Wendell H. Ford — a legendary figure in Kentucky Democratic politics — died Thursday morning in Owensboro, according to multiple sources. He was 90.
The former Kentucky governor and four-term U.S. senator was praised by leaders from both major parties.
U.S. Sen. Mitch McConnell, speaking Thursday on the Senate floor, called Ford “one of the giants of Kentucky politics.”
“Ford shaped the history of the Commonwealth in ways few others had before him,” McConnell said. “He never forgot the lessons about hard work he learned while milking cows or tending to chores on the family farm. And this World War II veteran never backed down from a fight either.”
Jack Conway, the state attorney general who is seeking to be the Democrats’ pick in the race for governor this year, praised Ford as a “dear friend.”
“Wendell Ford fought for Kentucky — its schools, its towns, its farmers, and its airports,” Conway said in a statement. “But most of all, he fought for the people of the Commonwealth he loved so dearly.”
Ford served in the Kentucky state senate from 1965 to 1967, according to his congressional biography. He was lieutenant governor from 1967 to 1971 and then governor from 1971 to 1974. He was appointed to the U.S. senate in November 1974 and went on to win re-elections in 1980, 1986 and again in 1992. He retired from the senate in 1999.
According to multiple news reports, Ford had been undergoing treatment for cancer since last fall.
Wendell Hampton Ford was born Sept. 8, 1924, near Owensboro in Daviess County, where he attended public school, according to his congressional biography. Ford attended the University of Kentucky and graduated from the Maryland School of Insurance in 1947. He served in the U.S. Army from 1944 to 1946 and the Kentucky National Guard from 1942 to 1962.
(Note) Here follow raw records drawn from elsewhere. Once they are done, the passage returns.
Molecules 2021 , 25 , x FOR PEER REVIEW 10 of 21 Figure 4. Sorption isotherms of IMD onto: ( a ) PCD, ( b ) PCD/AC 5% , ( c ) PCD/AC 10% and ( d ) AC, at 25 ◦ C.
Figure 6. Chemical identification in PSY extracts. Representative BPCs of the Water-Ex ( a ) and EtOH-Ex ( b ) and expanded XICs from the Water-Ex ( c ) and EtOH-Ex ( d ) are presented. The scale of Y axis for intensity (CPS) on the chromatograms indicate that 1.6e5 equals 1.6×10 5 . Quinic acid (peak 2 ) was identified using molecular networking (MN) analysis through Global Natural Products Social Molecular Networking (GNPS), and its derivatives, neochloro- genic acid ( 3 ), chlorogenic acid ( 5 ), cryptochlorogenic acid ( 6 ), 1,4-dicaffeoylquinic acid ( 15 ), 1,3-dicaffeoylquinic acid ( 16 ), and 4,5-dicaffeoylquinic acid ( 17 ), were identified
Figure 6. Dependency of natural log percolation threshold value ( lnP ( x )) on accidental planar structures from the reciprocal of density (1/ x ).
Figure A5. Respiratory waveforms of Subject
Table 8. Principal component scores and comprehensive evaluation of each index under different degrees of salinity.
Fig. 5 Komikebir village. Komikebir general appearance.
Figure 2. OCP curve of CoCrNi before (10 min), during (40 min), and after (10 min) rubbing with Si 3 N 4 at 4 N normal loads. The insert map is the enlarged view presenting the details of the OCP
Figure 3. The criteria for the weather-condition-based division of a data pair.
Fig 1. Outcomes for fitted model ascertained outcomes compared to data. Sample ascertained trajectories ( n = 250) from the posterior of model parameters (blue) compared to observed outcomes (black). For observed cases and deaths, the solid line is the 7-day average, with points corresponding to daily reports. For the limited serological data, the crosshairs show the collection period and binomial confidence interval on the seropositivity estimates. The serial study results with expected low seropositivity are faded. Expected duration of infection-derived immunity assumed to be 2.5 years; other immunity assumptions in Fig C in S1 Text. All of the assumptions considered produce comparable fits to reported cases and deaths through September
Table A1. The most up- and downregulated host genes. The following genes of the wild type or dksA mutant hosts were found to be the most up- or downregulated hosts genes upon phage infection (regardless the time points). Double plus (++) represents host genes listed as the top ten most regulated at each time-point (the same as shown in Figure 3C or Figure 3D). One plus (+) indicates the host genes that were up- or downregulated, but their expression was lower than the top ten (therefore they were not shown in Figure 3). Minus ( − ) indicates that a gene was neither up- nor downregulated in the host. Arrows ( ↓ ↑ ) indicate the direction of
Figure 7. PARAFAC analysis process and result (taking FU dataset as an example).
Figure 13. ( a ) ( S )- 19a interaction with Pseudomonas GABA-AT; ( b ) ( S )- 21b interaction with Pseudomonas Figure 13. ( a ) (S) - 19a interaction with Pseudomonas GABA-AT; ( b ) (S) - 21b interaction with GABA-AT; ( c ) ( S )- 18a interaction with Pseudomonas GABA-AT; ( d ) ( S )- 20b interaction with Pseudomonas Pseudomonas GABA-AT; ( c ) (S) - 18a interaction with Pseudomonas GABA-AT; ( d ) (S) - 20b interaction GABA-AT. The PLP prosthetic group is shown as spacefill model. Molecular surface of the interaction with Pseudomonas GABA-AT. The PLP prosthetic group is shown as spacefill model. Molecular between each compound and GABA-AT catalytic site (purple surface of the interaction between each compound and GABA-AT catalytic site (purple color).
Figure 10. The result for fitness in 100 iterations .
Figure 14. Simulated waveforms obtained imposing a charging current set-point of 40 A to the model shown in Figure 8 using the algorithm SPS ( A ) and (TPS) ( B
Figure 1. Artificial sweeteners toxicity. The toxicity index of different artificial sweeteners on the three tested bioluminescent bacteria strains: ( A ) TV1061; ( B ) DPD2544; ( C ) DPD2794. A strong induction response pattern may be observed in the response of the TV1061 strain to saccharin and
UK President Eli Capilouto praised Ford’s career and his ties to the university.
“He was rightfully proud of The Martin School for Public Policy and Administration in which he was so involved for decades as well as the public policy center in UK Libraries that bears his name,” Capilouto said.
After leaving political office, Ford continued to serve the public. He founded the Wendell H. Ford Government Education Center at the Owensboro Museum of Science and History. The center teaches all ages about government process and civic engagement.